*** BBK Soars Past Pandemic | THE DAILY TRIBUNE | KINGDOM OF BAHRAIN

BBK Soars Past Pandemic

TDT | Manama                                                      

The Daily Tribune – www.newsofbahrain.com

Report by Mahir Haneef

Even as talks of a possible merger between National Bank of Bahrain (NBB) and the Bank of Bahrain and Kuwait (BBK) are progressing, figures released by BBK during its annual general meeting on Wednesday showed the company making a strong comeback since the Covid-19 pandemic, possibly indicating a resurgence of the banking industry in the Kingdom to pre-pandemic levels.

The company said its net profit rose 16% in 2023 from last year and reached BD 74.5 million.

In 2019, which was largely not impacted by the pandemic, a net profit of BD75.4 m was reported.

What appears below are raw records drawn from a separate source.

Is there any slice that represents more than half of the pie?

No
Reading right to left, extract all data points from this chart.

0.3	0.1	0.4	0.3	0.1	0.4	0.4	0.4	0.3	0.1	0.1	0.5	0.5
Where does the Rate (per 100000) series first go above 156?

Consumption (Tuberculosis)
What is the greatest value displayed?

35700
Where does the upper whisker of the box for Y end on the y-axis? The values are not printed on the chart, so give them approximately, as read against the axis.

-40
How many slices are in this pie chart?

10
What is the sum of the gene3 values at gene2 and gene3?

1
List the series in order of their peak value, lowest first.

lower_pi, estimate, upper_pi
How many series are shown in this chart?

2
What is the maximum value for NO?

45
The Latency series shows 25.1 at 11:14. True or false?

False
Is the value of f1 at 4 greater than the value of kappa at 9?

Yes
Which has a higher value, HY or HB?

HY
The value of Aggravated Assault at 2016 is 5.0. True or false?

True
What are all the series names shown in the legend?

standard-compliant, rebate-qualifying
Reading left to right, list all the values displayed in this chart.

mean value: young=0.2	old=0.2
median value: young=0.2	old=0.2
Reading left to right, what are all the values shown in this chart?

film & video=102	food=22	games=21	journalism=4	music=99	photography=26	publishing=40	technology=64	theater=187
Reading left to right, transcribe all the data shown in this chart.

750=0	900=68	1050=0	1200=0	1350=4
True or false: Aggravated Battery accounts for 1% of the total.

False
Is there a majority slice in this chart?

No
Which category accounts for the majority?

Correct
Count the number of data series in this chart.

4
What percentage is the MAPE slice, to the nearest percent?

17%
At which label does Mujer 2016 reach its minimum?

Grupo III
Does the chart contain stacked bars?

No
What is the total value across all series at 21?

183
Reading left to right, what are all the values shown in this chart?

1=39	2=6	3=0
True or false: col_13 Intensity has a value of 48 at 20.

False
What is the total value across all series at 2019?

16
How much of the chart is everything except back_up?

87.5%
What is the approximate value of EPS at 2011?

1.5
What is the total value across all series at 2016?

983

Annual net profits of BBK have been on an upward trend post pandemic, rising from BD52m reported in 2020, to BD53.1m in 2021, to BD 64.4m in 2022, and to BD 74.5m in 2023.

A large percentage of the company’s total operating income of BD154m this year came from retail banking, which contributed to 43% or BD 66m.

Corporate banking brought in 27% or BD 41m. Investment, treasury, and other activities comprised 18% or BD 28m.

International banking contributed 12% of the operating income and was worth BD 19m. Backed by the steady rise in profit, BBK revealed a diluted earnings per share (EPS) of 43 Bahraini Fils for 2023, up over 16% from 37 Fils in 2022.

This takes the diluted EPS of BBK close to the 44 Fils reported in 2019, prior to the Covid-19 pandemic.

Total assets remained steady over the years though, with BD 3,902m being reported for 2023 and BD 3,754m in 2022, while it was BD 3,865m in 2019.

Loans and advances have been largely steady since 2019, reaching BD 1,588m in 2023, compared to BD 1,614m in 2022 and BD 1,671m in 2019.

Customer deposits too have remained steady since 2019, with BD 2,130m being reported in 2023, whereas BD 2,117m was deposited in 2022 and BD 2,170m were the deposits in 2019.

Along with improving its net profit on a yearly basis since the pandemic, the company was also able to significantly reduce the non-performing ratio of its loans.

It reached a low of 3% in 2023 from 5.9% in 2019, with 6.3 percent reported in 2020, 5.2% in 2021, and 3.4% in 2022.

Capital adequacy ratio (CAR) of the bank has also been on an upward trend since 2019, reaching 28.1% in 2023 from the 21.7% reported in 2019.

Over the years, the CAR went up from 21.7% in 2019 to 21.8% in 2020, to 23.6% in 2021, to 27.3% in 2022, and to 28.1% in 2023.

The company had total assets of BD 3,764m and liabilities of BD 3,244m in 2023, figures revealed by the company said.